EU calls Guernsey’s zero-10 tax regime ‘harmful’

The offshore domicile’s corporate tax regime has been deemed harmful by EU officials, a decision which may affect private equity fund management and fund administration companies on the island.

The European Union’s Code of Conduct Group on business taxation has ruled that Guernsey’s zero-10 tax regime is “harmful”; the group had previously ruled similarly on Jersey’s and the Isle of Man’s regimes.

The tax rate for all companies, both owned by residents and non-residents, is zero percent but profits distributed from companies owned by local shareholders are taxed at 20 percent. 

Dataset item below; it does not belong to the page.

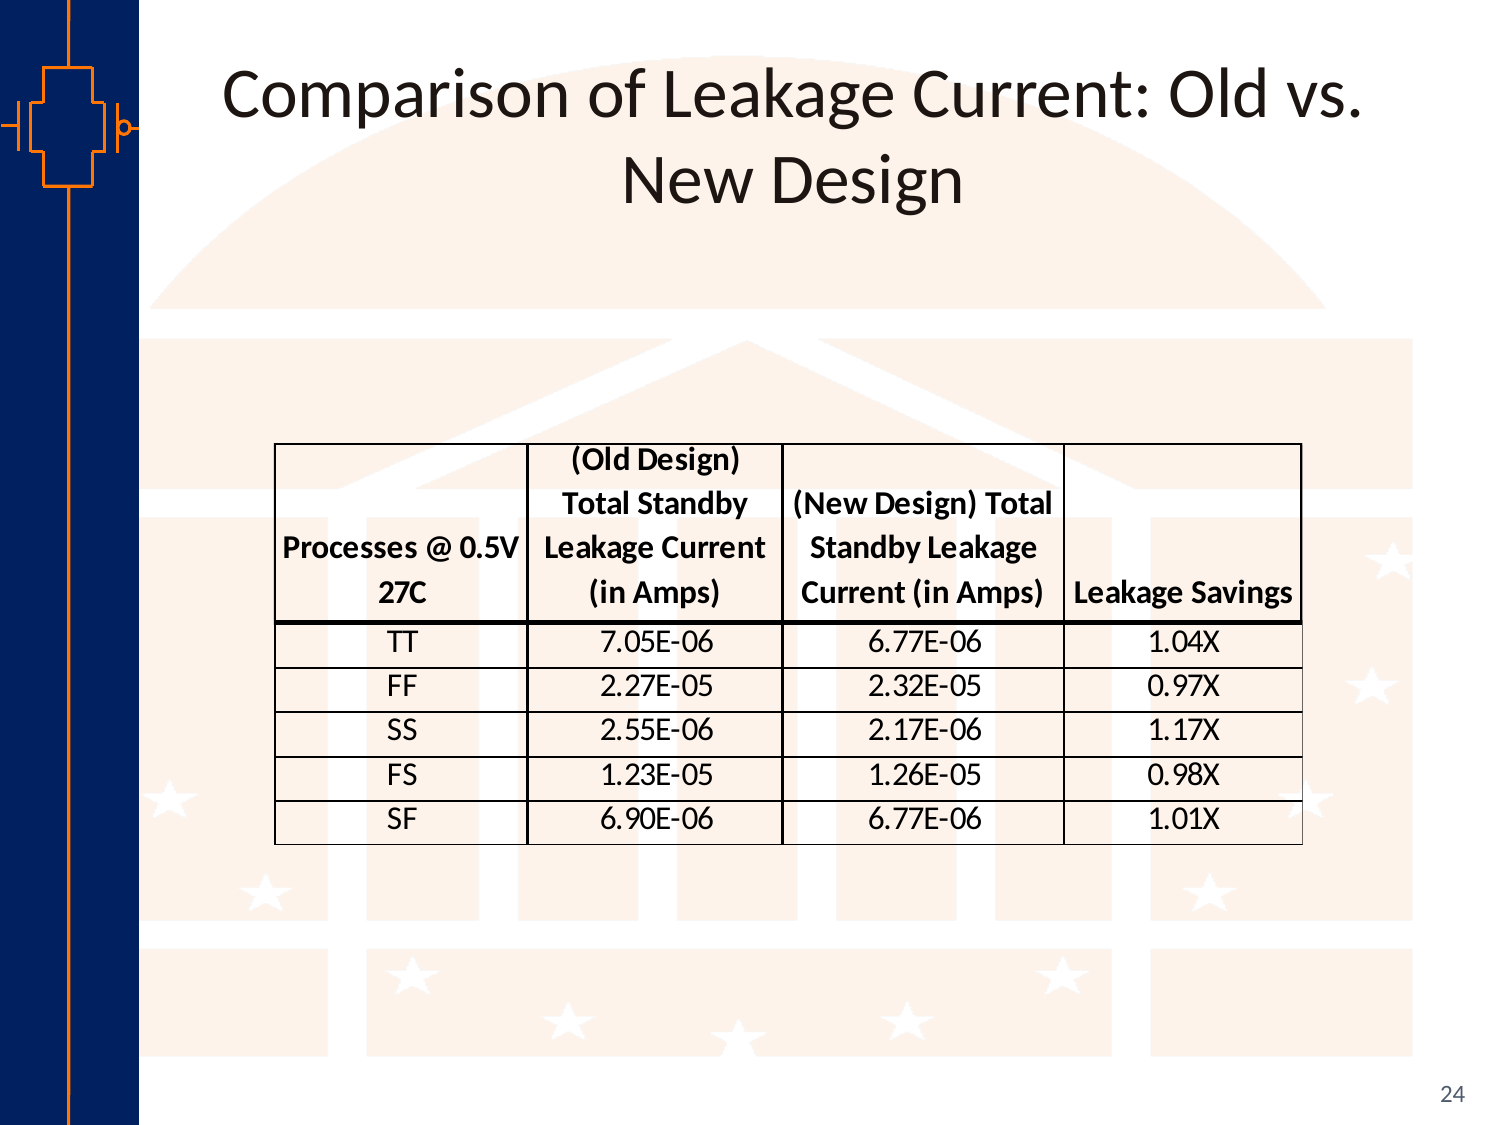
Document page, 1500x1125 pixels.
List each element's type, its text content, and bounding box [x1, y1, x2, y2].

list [273, 442, 1305, 847]
title Comparison of Leakage Current: Old vs. New Design [200, 37, 1388, 225]
slide_number 24 [1425, 1062, 1488, 1123]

This 20 percent is known as ‘deemed distribution’ and is what the EU believes is harmful, as it effectively creates a two tier tax system for residents and non-residents. 

“The obvious solution to make the regime compliant is to remove this deemed distribution element, which is the solution that Jersey and the Isle of Man have already adopted,” a source close to the matter said.

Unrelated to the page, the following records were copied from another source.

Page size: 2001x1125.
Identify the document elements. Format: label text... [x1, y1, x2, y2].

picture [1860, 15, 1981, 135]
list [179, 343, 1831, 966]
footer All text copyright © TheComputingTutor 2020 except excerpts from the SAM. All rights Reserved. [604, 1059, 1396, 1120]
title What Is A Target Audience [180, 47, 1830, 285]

If so, it could mean that fund administration and fund management companies are taxed to recoup lost tax revenue Guernsey faces by not charging local shareholders a 20 percent tax rate. 

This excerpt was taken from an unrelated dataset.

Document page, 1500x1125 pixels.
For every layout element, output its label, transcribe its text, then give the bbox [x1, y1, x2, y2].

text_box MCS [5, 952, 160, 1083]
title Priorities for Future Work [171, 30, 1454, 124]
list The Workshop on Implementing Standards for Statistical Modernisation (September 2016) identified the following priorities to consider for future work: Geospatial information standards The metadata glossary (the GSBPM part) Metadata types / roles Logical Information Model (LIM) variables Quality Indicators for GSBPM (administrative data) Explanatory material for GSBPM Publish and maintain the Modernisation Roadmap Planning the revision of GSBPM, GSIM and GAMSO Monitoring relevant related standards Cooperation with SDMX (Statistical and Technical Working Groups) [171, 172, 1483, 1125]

“In Guernsey the 10 percent only covers banking profits whereas in Jersey the 10 percent is wider, covering fund administration companies and so on,” said the source. “This could be a possibility for Guernsey if they lose the deemed distribution element and the tax take. This is a way they could be looking to recoup some of that money.”

Despite any changes, funds will remain untaxed as the government is expected to later this year expand its tax exempt regime for collective investment schemes to include “any vehicle which is part of a fund structure”, according to a statement from Guernsey Finance, a state-backed trade association.